Methods for the sampling and analysis of marine aerosols: results from the 2008 GEOTRACES aerosol intercalibration experiment

Peter L. Morton, William M. Landing, Shih-Chieh Hsu, Angela Milne, Ana M. Aguilar-Islas, Alex R. Baker, Andrew R. Bowie, Clifton S. Buck, Yuan Gao, Susan Gichuki, Meredith G. Hastings, Mariko Hatta, Anne M. Johansen, Rémi Losno, Chris Mead, Matthew D. Patey, Gretchen Swarr, Amanda Vandermark, Lauren M. Zamora

Limnol. Oceanogr. Methods 11:62-78 (2013) | DOI: 10.4319/lom.2013.11.62

ABSTRACT: Atmospheric deposition of trace elements and isotopes (TEI) is an important source of trace metals to the open ocean, impacting TEI budgets and distributions, stimulating oceanic primary productivity, and influencing biological community structure and function. Thus, accurate sampling of aerosol TEIs is a vital component of ongoing GEOTRACES cruises, and standardized aerosol TEI sampling and analysis procedures allow the comparison of data from different sites and investigators. Here, we report the results of an aerosol analysis intercalibration study by seventeen laboratories for select GEOTRACES-relevant aerosol species (Al, Fe, Ti, V, Zn, Pb, Hg, NO, and SO4) for samples collected in September 2008. The collection equipment and filter substrates are appropriate for the GEOTRACES program, as evidenced by low blanks and detection limits relative to analyte concentrations. Analysis of bulk aerosol sample replicates were in better agreement when the processing protocol was constrained (± 9% RSD or better on replicate analyses by a single lab, n = 7) than when it was not (generally 20% RSD or worse among laboratories using different methodologies), suggesting that the observed variability was mainly due to methodological differences rather than sample heterogeneity.
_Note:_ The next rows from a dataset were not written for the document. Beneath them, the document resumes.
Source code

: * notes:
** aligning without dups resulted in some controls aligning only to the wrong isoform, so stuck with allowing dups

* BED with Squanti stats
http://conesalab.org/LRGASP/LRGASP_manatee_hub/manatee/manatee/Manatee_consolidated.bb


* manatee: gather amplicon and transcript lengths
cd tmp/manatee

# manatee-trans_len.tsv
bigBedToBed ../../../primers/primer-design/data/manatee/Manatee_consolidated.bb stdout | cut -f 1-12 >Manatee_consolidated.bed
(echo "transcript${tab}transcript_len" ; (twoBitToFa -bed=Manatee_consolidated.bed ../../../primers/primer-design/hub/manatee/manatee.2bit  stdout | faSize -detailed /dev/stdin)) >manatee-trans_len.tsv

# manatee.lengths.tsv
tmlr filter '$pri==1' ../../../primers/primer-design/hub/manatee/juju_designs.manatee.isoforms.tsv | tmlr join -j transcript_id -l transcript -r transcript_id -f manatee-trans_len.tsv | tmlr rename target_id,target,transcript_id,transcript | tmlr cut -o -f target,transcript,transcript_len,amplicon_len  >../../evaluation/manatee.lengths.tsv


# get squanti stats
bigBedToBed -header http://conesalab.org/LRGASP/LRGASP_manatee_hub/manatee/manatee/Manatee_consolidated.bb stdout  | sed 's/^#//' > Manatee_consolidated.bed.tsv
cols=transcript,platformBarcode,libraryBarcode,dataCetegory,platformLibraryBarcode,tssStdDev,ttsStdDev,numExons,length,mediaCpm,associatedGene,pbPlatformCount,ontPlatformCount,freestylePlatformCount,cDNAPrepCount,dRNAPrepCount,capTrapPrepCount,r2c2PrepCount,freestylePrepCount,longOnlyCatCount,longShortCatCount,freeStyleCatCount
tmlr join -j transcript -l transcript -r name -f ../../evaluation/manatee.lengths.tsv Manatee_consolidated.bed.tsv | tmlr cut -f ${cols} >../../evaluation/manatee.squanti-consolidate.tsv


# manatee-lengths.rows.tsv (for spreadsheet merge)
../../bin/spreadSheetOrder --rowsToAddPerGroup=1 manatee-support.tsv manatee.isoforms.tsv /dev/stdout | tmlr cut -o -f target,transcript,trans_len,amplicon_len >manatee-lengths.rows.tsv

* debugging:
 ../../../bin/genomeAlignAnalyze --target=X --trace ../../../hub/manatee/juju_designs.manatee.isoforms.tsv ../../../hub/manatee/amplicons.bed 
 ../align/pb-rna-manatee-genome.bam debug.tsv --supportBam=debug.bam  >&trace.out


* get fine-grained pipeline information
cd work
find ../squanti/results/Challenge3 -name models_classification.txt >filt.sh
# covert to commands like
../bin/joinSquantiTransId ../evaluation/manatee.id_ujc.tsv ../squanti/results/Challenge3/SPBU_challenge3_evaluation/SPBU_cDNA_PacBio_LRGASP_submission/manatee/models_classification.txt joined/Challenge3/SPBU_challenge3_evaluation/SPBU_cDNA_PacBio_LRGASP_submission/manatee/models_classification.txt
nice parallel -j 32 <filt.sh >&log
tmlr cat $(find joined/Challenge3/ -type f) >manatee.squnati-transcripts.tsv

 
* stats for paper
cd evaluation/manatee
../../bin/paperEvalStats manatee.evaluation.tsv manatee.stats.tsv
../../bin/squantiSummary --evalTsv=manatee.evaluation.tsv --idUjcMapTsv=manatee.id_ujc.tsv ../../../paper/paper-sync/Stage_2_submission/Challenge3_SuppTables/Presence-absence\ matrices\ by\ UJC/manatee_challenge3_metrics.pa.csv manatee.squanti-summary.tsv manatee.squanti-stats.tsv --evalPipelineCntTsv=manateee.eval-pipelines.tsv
Much greater variability was observed for fractional solubility of aerosol trace elements and major anions, due to differing extraction methods. Accuracy is difficult to establish without an SRM representative of aerosols, and we are developing an SRM for this purpose. Based on these findings, we provide recommendations for the GEOTRACES program to establish consistent and reliable procedures for the collection and analysis of aerosol samples.